Blueknight Energy - WACC Analysis

Blueknight Energy (Weighted Average Cost of Capital (WACC) Analysis)



Helpful Information for Blueknight Energy's Analysis

What is the WACC Formula? Analyst use the WACC Discount Rate (weighted average cost of capital) to determine Blueknight Energy's investment risk. WACC Formula = Cost of Equity (CAPM) * Common Equity + (Cost of Debt) * Total Debt. The result of this calculation is an essential input for the discounted cash flow (DCF) analysis for Blueknight Energy. Value Investing Importance? This method is widely used by investment professionals to determine the correct price for investments in Blueknight Energy before they make value investing decisions.

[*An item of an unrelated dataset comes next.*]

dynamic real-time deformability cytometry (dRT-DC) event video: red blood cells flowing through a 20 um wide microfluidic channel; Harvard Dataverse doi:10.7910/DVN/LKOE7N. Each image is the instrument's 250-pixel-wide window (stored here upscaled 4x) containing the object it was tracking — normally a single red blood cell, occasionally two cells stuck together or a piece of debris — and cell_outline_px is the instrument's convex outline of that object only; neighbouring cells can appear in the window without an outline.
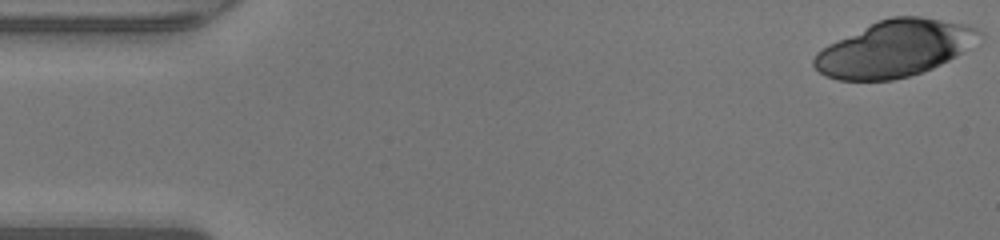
{"species": "human", "species_latin": "Homo sapiens", "temperature_condition": "warm", "stored_images_in_passage": 17, "camera_frame_rate_fps": 3000, "um_per_image_px": 0.085, "donor": {"sex": "male"}, "frame": {"image": 1, "passage_image": 1, "time_ms": 0.0, "image_size_px": [1000, 240], "cell_outline_px": [[984, 32], [956, 56], [932, 68], [908, 76], [892, 80], [840, 80], [828, 76], [820, 72], [812, 64], [812, 60], [816, 52], [828, 44], [880, 20], [892, 16], [920, 16], [964, 24], [976, 28]], "centroid_in_image_um": [76.01, 4.13], "position_along_channel_um": 9.0, "area_um2": 53.23}}
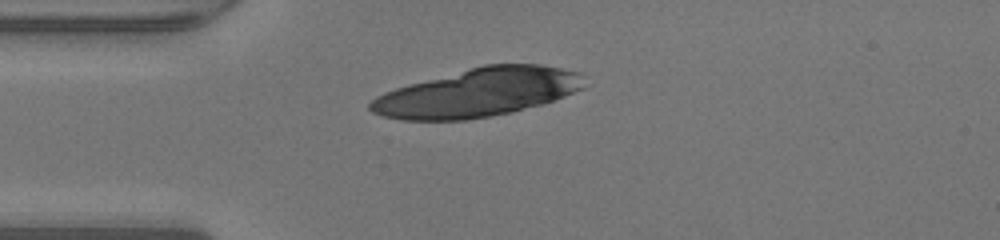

This WACC analysis is used in Blueknight Energy's discounted cash flow (DCF) valuation and see how the WACC calculation affect's Blueknight Energy's company valuation.

WACC Analysis Information

1. The WACC (discount rate) calculation for Blueknight Energy uses comparable companies to produce a single WACC (discount rate). An industry average WACC (discount rate) is the most accurate for Blueknight Energy over the long term. If there are any short-term differences between the industry WACC and Blueknight Energy's WACC (discount rate), then Blueknight Energy is more likely to revert to the industry WACC (discount rate) over the long term.

2. The WACC calculation uses the higher of Blueknight Energy's WACC or the risk free rate, because no investment can have a cost of capital that is better than risk free. This situation may occur if the beta is negative and Blueknight Energy uses a significant proportion of equity capital.